SPICA: Retrieving Scenarios for Pluralistic In-Context Alignment
This addresses the challenge of pluralistic alignment for diverse demographic groups, offering an incremental improvement over similarity-based retrieval methods.
The paper tackled the problem of aligning AI models to different groups' values by proposing SPICA, a framework for retrieving in-context examples that account for group-level differences, resulting in up to a +0.16 point improvement on a 5-point scale and more uniform benefits across groups.

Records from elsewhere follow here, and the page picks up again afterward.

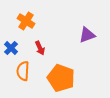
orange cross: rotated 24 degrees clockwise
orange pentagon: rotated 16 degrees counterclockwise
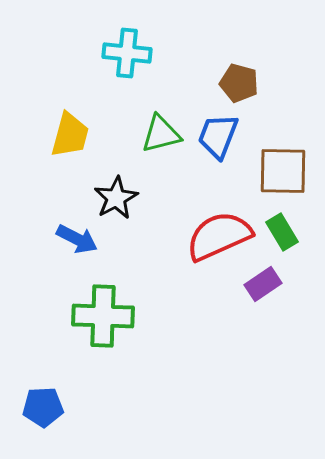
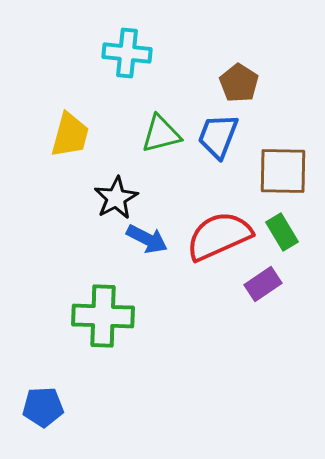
brown pentagon: rotated 18 degrees clockwise
blue arrow: moved 70 px right
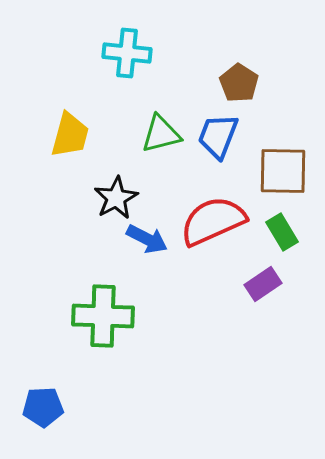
red semicircle: moved 6 px left, 15 px up
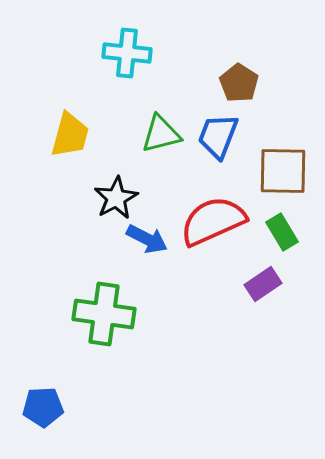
green cross: moved 1 px right, 2 px up; rotated 6 degrees clockwise
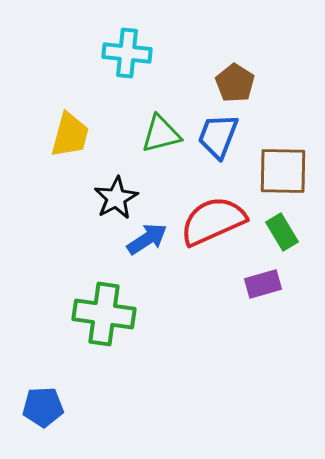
brown pentagon: moved 4 px left
blue arrow: rotated 60 degrees counterclockwise
purple rectangle: rotated 18 degrees clockwise
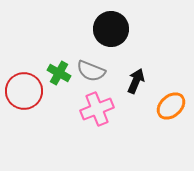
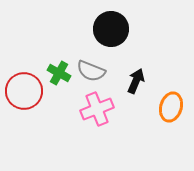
orange ellipse: moved 1 px down; rotated 32 degrees counterclockwise
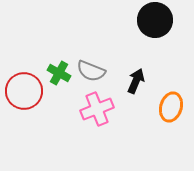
black circle: moved 44 px right, 9 px up
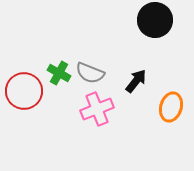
gray semicircle: moved 1 px left, 2 px down
black arrow: rotated 15 degrees clockwise
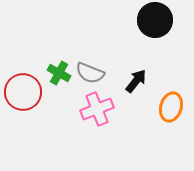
red circle: moved 1 px left, 1 px down
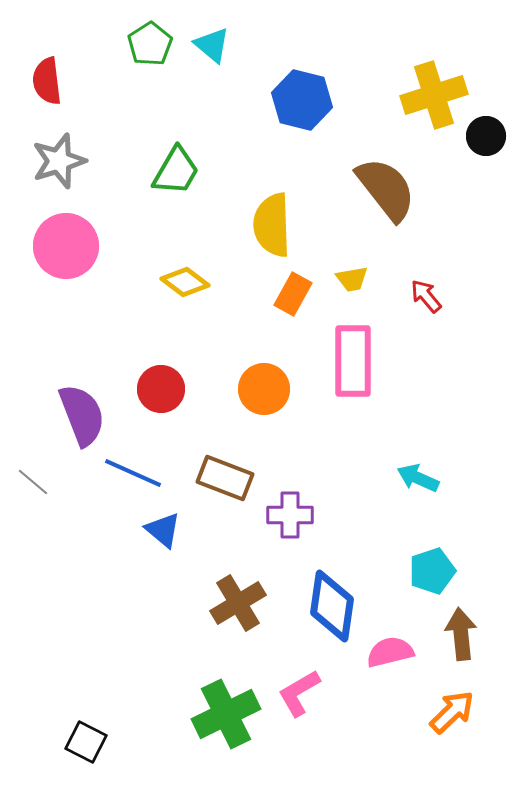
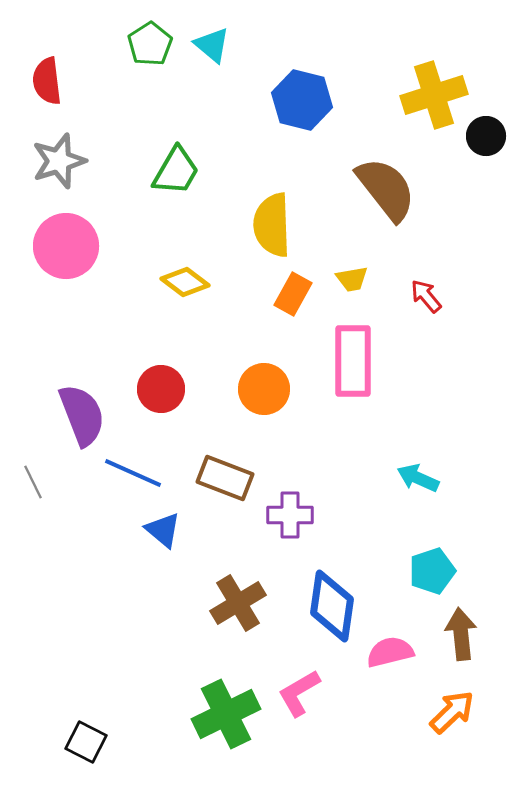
gray line: rotated 24 degrees clockwise
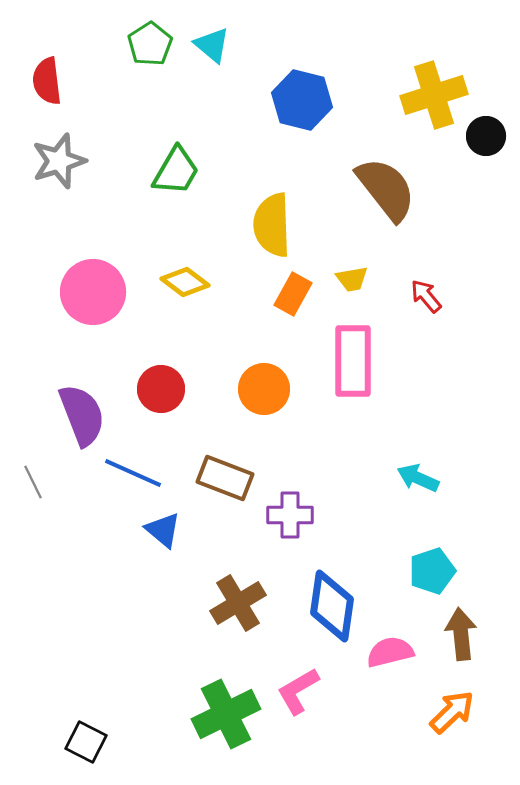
pink circle: moved 27 px right, 46 px down
pink L-shape: moved 1 px left, 2 px up
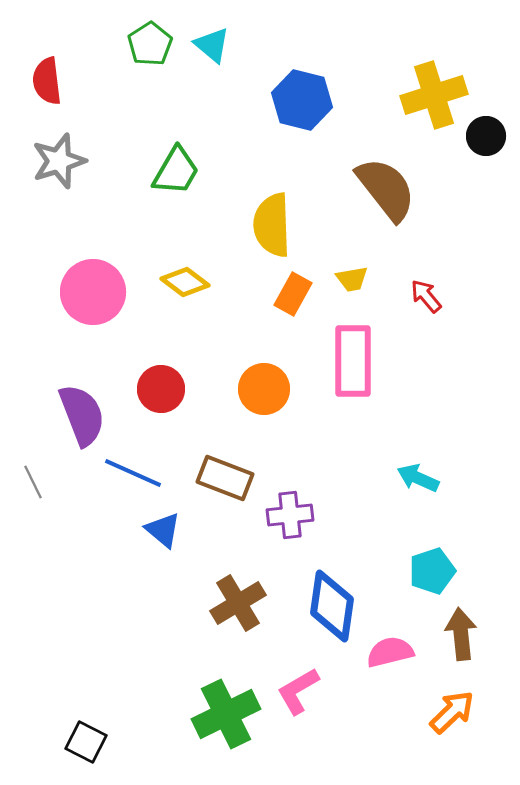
purple cross: rotated 6 degrees counterclockwise
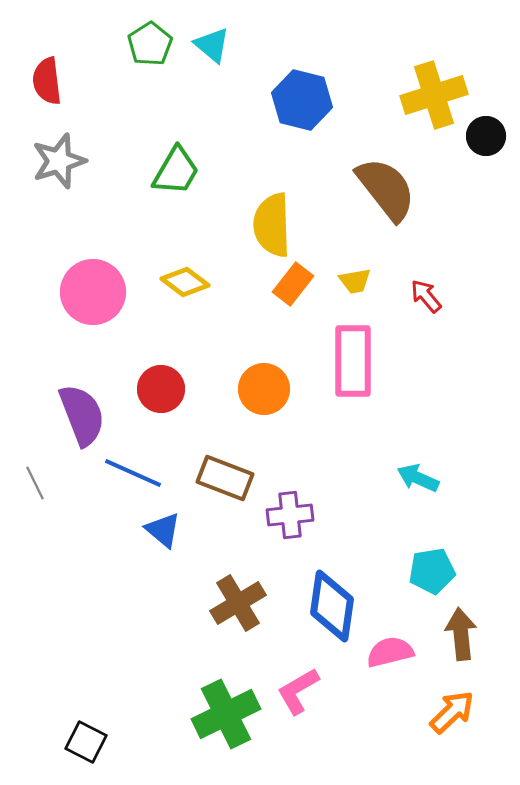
yellow trapezoid: moved 3 px right, 2 px down
orange rectangle: moved 10 px up; rotated 9 degrees clockwise
gray line: moved 2 px right, 1 px down
cyan pentagon: rotated 9 degrees clockwise
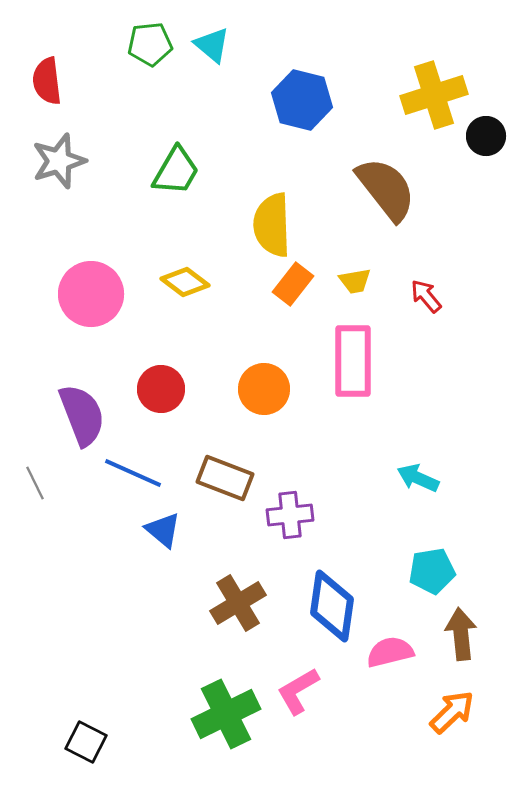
green pentagon: rotated 27 degrees clockwise
pink circle: moved 2 px left, 2 px down
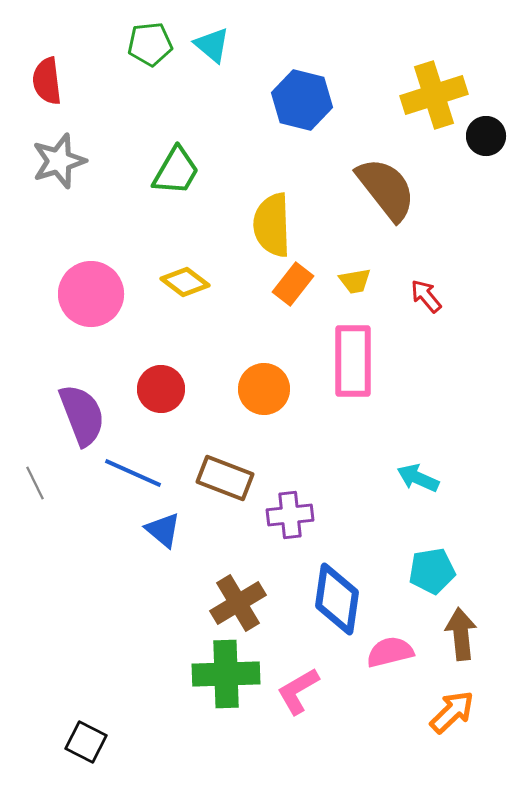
blue diamond: moved 5 px right, 7 px up
green cross: moved 40 px up; rotated 24 degrees clockwise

When different groups' values differ, one approach to model alignment is to steer models at inference time towards each group's preferences. However, techniques like in-context learning only consider similarity when drawing few-shot examples and not cross-group differences in values. We propose SPICA, a framework that accounts for group-level differences during in-context example retrieval. SPICA introduces three designs: scenario banks, group-informed retrieval metrics, and in-context alignment prompts. From an evaluation of SPICA on an alignment task collecting inputs from four demographic groups ($n = 544$), our metrics retrieve in-context examples that more closely match observed preferences, with the best prompt configuration using multiple contrastive responses to demonstrate examples. In an end-to-end evaluation ($n = 120$), we observe that SPICA is higher rated than similarity-based retrieval, with groups seeing up to a +0.16 point improvement on a 5 point scale. Additionally, gains from SPICA were more uniform, with all groups benefiting from alignment rather than only some. Finally, we find that while a group-agnostic approach can align to aggregated values, it is not most suited for divergent groups.